Could you return, character for character, the part of the rows that opens at their very beginning and closes with the line containing "it is meaningful.</span></span>", including both ends?

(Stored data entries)
━━━━━━

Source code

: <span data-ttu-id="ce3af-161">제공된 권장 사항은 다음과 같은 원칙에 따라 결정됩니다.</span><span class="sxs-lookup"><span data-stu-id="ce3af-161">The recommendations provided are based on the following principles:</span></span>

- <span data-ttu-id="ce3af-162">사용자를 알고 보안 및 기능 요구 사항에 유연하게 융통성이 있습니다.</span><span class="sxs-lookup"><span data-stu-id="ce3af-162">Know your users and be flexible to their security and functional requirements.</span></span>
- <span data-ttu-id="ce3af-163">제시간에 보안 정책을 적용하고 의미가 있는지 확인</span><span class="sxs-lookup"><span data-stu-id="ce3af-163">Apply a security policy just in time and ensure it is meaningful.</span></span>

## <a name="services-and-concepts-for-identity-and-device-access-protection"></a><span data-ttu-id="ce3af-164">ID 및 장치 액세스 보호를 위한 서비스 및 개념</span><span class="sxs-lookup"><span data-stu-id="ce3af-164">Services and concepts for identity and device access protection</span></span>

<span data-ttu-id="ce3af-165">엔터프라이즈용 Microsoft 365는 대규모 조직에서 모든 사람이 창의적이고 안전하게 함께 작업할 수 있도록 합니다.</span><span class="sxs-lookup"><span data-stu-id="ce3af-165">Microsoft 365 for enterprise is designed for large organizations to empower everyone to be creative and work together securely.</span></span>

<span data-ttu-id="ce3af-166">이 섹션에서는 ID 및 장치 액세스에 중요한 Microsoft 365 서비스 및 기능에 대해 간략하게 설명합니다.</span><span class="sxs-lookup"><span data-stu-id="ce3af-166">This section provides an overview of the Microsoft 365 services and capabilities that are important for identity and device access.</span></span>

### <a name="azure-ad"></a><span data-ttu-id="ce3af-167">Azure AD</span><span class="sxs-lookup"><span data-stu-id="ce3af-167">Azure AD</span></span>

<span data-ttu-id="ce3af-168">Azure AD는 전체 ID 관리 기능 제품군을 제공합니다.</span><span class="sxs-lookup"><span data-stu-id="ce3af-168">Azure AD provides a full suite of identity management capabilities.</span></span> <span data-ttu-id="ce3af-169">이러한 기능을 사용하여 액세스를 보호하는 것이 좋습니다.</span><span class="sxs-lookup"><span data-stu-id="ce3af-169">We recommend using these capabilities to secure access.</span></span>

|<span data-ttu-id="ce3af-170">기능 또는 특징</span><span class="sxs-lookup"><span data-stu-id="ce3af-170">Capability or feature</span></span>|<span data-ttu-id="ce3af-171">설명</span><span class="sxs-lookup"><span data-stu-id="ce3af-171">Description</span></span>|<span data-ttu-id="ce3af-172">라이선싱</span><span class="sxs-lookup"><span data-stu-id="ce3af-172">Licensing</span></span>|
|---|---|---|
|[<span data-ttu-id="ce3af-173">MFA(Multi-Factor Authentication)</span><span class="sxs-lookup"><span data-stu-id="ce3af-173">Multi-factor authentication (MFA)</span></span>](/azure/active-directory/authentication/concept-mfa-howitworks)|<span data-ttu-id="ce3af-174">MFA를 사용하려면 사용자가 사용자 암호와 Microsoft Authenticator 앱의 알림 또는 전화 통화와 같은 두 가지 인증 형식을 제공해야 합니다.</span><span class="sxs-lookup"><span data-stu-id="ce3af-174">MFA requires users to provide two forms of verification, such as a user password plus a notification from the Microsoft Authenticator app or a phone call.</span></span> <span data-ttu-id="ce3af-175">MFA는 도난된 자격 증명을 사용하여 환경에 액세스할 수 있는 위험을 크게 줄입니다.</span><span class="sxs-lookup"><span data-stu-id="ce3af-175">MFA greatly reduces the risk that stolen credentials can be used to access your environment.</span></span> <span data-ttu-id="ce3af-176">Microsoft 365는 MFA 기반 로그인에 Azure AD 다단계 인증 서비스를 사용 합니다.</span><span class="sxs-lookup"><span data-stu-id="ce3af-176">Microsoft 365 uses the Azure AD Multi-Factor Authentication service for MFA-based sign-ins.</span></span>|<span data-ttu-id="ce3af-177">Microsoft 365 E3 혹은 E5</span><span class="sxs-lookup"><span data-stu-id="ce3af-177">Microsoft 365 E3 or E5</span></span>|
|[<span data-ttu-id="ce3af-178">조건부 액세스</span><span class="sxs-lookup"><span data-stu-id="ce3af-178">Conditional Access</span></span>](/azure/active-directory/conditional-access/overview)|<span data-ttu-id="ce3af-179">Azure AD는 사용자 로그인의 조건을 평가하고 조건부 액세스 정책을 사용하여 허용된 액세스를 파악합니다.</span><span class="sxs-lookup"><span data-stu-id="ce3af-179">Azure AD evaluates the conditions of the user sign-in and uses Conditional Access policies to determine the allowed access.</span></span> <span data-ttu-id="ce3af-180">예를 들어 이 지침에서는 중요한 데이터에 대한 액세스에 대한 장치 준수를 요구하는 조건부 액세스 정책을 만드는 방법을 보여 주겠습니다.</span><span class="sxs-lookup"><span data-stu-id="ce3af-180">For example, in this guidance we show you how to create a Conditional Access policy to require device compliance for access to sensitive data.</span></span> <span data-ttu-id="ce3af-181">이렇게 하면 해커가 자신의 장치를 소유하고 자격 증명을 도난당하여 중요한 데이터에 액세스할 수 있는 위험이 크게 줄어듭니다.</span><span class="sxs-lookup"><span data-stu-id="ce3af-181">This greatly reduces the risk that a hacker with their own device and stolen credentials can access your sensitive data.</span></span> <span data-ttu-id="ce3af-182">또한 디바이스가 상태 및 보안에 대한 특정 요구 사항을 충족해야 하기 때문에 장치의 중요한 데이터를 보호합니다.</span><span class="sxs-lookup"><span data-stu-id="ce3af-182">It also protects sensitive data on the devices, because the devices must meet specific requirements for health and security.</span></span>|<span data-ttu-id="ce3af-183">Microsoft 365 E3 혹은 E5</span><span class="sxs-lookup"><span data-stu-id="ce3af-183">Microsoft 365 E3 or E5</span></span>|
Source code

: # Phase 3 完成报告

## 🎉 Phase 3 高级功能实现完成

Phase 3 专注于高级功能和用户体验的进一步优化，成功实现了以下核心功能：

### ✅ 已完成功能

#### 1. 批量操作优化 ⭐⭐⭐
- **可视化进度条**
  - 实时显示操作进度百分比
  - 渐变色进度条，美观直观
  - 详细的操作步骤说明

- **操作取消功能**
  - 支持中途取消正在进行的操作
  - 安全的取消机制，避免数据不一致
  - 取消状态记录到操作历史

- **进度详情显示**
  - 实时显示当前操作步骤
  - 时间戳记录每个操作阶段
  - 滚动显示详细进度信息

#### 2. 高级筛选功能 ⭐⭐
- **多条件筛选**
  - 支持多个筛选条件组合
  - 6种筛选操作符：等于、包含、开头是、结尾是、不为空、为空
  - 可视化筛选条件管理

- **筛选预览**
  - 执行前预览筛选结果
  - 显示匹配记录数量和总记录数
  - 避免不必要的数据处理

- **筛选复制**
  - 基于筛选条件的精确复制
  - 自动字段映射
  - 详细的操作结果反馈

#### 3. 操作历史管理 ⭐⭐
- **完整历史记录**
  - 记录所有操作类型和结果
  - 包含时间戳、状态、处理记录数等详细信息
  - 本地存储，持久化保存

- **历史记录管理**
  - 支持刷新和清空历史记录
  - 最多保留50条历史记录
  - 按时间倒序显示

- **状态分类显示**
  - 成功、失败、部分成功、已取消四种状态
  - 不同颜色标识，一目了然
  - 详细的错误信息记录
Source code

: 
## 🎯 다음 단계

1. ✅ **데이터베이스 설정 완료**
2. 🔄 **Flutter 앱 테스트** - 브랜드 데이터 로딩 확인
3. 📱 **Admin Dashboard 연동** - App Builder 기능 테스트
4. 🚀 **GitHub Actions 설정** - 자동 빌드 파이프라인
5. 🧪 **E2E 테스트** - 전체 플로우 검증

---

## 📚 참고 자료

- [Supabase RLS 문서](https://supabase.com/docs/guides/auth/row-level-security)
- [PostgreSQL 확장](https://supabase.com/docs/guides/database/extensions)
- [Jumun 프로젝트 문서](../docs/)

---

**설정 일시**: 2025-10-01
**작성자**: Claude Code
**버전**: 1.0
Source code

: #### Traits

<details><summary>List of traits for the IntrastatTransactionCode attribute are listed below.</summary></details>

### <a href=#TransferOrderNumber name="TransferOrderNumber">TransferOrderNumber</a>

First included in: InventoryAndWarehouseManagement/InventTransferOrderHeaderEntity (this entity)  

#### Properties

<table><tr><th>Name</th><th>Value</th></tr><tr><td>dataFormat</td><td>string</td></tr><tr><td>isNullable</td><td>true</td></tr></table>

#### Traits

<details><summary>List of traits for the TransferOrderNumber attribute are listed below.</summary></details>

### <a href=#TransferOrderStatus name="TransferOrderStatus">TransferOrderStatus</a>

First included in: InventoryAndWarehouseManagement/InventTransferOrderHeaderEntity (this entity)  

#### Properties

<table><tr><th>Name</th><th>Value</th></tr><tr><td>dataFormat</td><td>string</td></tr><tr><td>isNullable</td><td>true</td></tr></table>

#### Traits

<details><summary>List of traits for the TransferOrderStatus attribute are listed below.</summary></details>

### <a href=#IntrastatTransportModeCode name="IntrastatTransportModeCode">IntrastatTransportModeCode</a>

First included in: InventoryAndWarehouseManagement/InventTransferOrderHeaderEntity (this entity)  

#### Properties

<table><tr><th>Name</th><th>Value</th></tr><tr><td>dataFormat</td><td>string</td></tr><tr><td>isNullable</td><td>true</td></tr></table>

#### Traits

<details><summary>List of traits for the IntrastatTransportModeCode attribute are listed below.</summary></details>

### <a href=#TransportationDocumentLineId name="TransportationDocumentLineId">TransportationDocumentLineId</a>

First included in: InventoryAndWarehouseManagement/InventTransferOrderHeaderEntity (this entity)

━━━━━━

Task output>
Source code

: <span data-ttu-id="ce3af-161">제공된 권장 사항은 다음과 같은 원칙에 따라 결정됩니다.</span><span class="sxs-lookup"><span data-stu-id="ce3af-161">The recommendations provided are based on the following principles:</span></span>

- <span data-ttu-id="ce3af-162">사용자를 알고 보안 및 기능 요구 사항에 유연하게 융통성이 있습니다.</span><span class="sxs-lookup"><span data-stu-id="ce3af-162">Know your users and be flexible to their security and functional requirements.</span></span>
- <span data-ttu-id="ce3af-163">제시간에 보안 정책을 적용하고 의미가 있는지 확인</span><span class="sxs-lookup"><span data-stu-id="ce3af-163">Apply a security policy just in time and ensure it is meaningful.</span></span>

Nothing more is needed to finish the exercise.